Table 1. Example of load cases considered in BIW weight optimization

In real world applications of vehicle structure optimization, various scenarios are usually investigated, e.g. by imposing commonality and manufacturing constraints for relevant parts, or by relaxing certain performance targets. Pareto optimal solutions can be obtained for each scenario using weight and total constraint violation as given by Eq. (10). For example, in Fig. 8 the Pareto front for normalized mass vs total constraint violation associated with the load cases in Table 1 is displayed. It can be observed that a 4% weight reduction is feasible at equivalent attribute performance levels. Using meta-model based optimization, fast turn-around times of the scenarios considered can be warranted.

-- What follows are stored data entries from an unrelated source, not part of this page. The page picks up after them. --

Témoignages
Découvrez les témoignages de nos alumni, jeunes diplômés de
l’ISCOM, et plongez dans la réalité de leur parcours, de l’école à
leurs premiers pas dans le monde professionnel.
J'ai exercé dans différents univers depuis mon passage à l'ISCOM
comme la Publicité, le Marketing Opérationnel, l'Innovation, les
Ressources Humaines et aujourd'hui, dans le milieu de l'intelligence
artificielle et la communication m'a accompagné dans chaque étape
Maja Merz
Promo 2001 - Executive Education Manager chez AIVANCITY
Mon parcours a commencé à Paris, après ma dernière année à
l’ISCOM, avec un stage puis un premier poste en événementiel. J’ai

Hence, MDO is a viable approach for supporting the decision making process.

Fig. 8.
figure 9

Pareto front for load cases acc. to Table 1.

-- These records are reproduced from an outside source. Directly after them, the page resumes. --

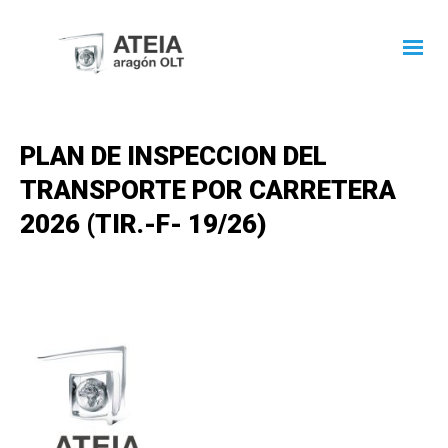
PLAN DE INSPECCION DEL
TRANSPORTE POR CARRETERA
2026 (TIR.-F- 19/26)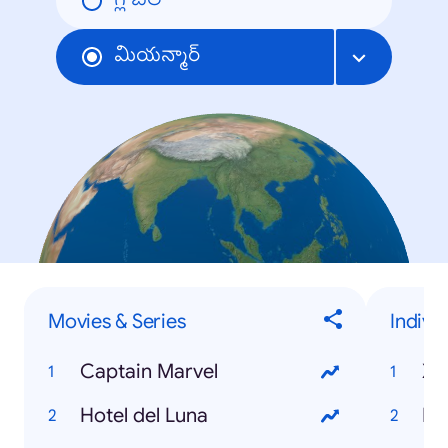
గ్లోబల్
మియన్మార్
Movies & Series
Indivi
Captain Marvel
Xi
Hotel del Luna
Ht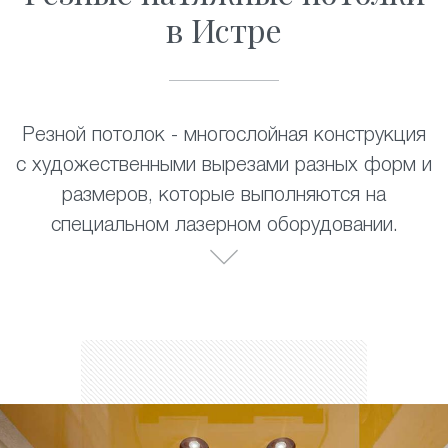
в Истре
Резной потолок - многослойная конструкция
с художественными вырезами разных форм и
размеров, которые выполняются на
специальном лазерном оборудовании.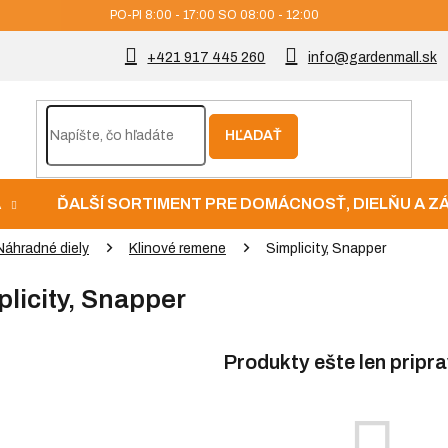
PO-PI 8:00 - 17:00 SO 08:00 - 12:00
+421 917 445 260
info@gardenmall.sk
HĽADAŤ
A
ĎALŠÍ SORTIMENT PRE DOMÁCNOSŤ, DIELŇU A 
Náhradné diely
Klinové remene
Simplicity, Snapper
licity, Snapper
Produkty ešte len pripr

5.2 Optimization of Weight and Adhesive Application in Body-in-White Structures

Adhesives are applied to increase the bonding stiffness between vehicle parts. Smart application of adhesives allows for gauge reductions without compromising stiffness targets. As adhesive application incurs additional cost a trade-off is required between the incremental length of adhesive application and BIW weight. In Fig. 9a, adhesive groups are displayed which can be activated via a binary switch. Total adhesive length and weight of affected parts were minimized while maintaining cross attribute performance involving crash safety, durability and NVH load cases. In Fig. 9b it is illustrated that an incremental weight reduction can be achieved without performance deterioration by adding adhesives lines.

Fig. 9a.
figure 10

Selection of adhesive groups

Fig. 9b.
figure 11

Trade-off: weight vs. additional adhesive length at equivalent performance

5.3 Optimization of Margin and Flushness

The hood of a vehicle should align with the fender plane. To meet this requirement, the hood inner panel must be tuned by increasing local stiffness such that the requirements for maximum displacements of the hood are met with minimal weight. The optimization problem has been addressed by dividing the hood inner panel into a grid of squares with tunable sheet metal thicknesses (Fig. 10a). The maximum displacement of the hood inner panel could be accurately described as evidenced by the LOO R-squared of 0.95 acc. to Eq. (8). Subsequent optimization reveals the trade-off between weight and margin flushness as characterized by the maximum displacement of the hood inner panel (Fig. 10b).

Fig. 10a.
figure 12

Hood inner panel divided in grid of thickness zones

Fig. 10b.
figure 13

Pareto front of mass vs. maximum displacement of hood inner panel

6 Discussion

Multidisciplinary design optimization (MDO) is deployed in all major vehicle programs at Ford to reduce weight and cost while meeting performance targets. Recently, significant improvements in efficiency of the MDO process have been accomplished by the development of: automated preparation and submission of CAE models to the HPC cluster, automated meta-modeling, and multi-objective optimization based on a fast NSGA-II algorithm. These improvements resulted in 20% reduction in throughput times in conjunction with better solutions, i.e. increased weight savings in cross-attribute structural optimization. Future developments will focus on continuous improvements of the MDO process. Potential topics include the application of adaptive sampling techniques in conjunction with Gaussian Processes to further reduce the computational effort for creating meta-models, and mixtures of Gaussian processes for reliably predicting multi-modal responses. Furthermore, the deployment of the in-house developed software tools will be extended to a wide range of problems involving data analysis.